> Prompt:
How many lines in the records below contain the word "harmonica"? Give only the number.
╭──
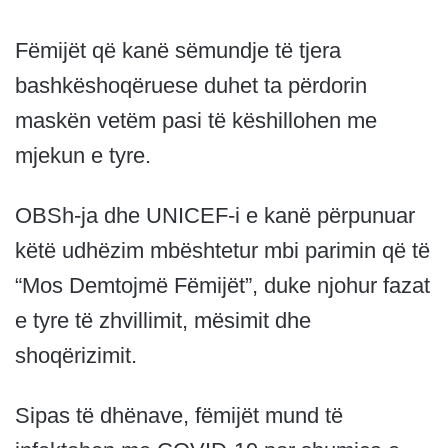
Fëmijët që kanë sëmundje të tjera
bashkëshoqëruese duhet ta përdorin
maskën vetëm pasi të këshillohen me
mjekun e tyre.
OBSh-ja dhe UNICEF-i e kanë përpunuar
këtë udhëzim mbështetur mbi parimin që të
“Mos Demtojmë Fëmijët”, duke njohur fazat
e tyre të zhvillimit, mësimit dhe
shoqërizimit.
Sipas të dhënave, fëmijët mund të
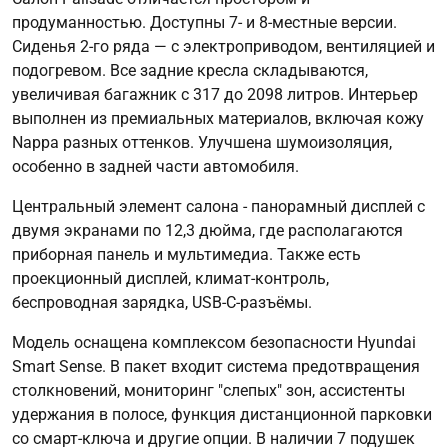
продуманностью. Доступны 7- и 8-местные версии.
Сиденья 2-го ряда — с электроприводом, вентиляцией и
подогревом. Все задние кресла складываются,
увеличивая багажник с 317 до 2098 литров. Интерьер
выполнен из премиальных материалов, включая кожу
Nappa разных оттенков. Улучшена шумоизоляция,
особенно в задней части автомобиля.
Центральный элемент салона - панорамный дисплей с
двумя экранами по 12,3 дюйма, где располагаются
приборная панель и мультимедиа. Также есть
проекционный дисплей, климат-контроль,
беспроводная зарядка, USB-C-разъёмы.
Модель оснащена комплексом безопасности Hyundai
Smart Sense. В пакет входит система предотвращения
столкновений, мониторинг "слепых" зон, ассистенты
удержания в полосе, функция дистанционной парковки
со смарт-ключа и другие опции. В наличии 7 подушек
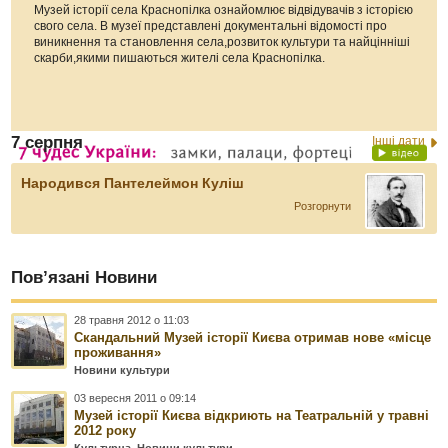
Музей історії села Краснопілка ознайомлює відвідувачів з історією
свого села. В музеї представлені документальні відомості про
виникнення та становлення села,розвиток культури та найцінніші
скарби,якими пишаються жителі села Краснопілка.
7 серпня
Інші дати
Народився Пантелеймон Куліш
Розгорнути
Пов’язані Новини
28 травня 2012 о 11:03
Скандальний Музей історії Києва отримав нове «місце
проживання»
Новини культури
03 вересня 2011 о 09:14
Музей історії Києва відкриють на Театральній у травні
2012 року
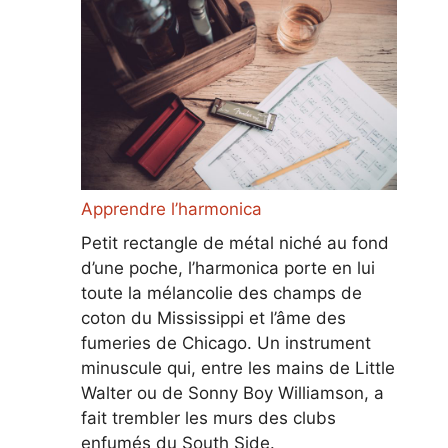
Apprendre l’harmonica
Petit rectangle de métal niché au fond
d’une poche, l’harmonica porte en lui
toute la mélancolie des champs de
coton du Mississippi et l’âme des
fumeries de Chicago. Un instrument
minuscule qui, entre les mains de Little
Walter ou de Sonny Boy Williamson, a
fait trembler les murs des clubs
enfumés du South Side.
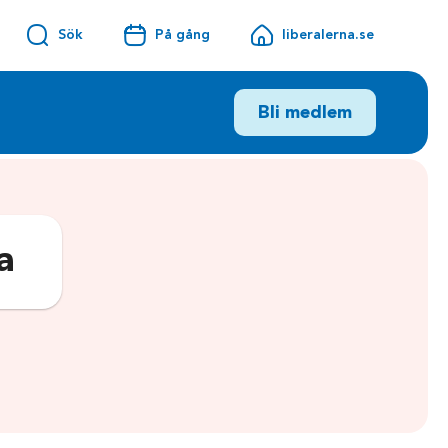
Sök
På gång
liberalerna.se
Bli medlem
a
╰──
> Reply to the exercise:
2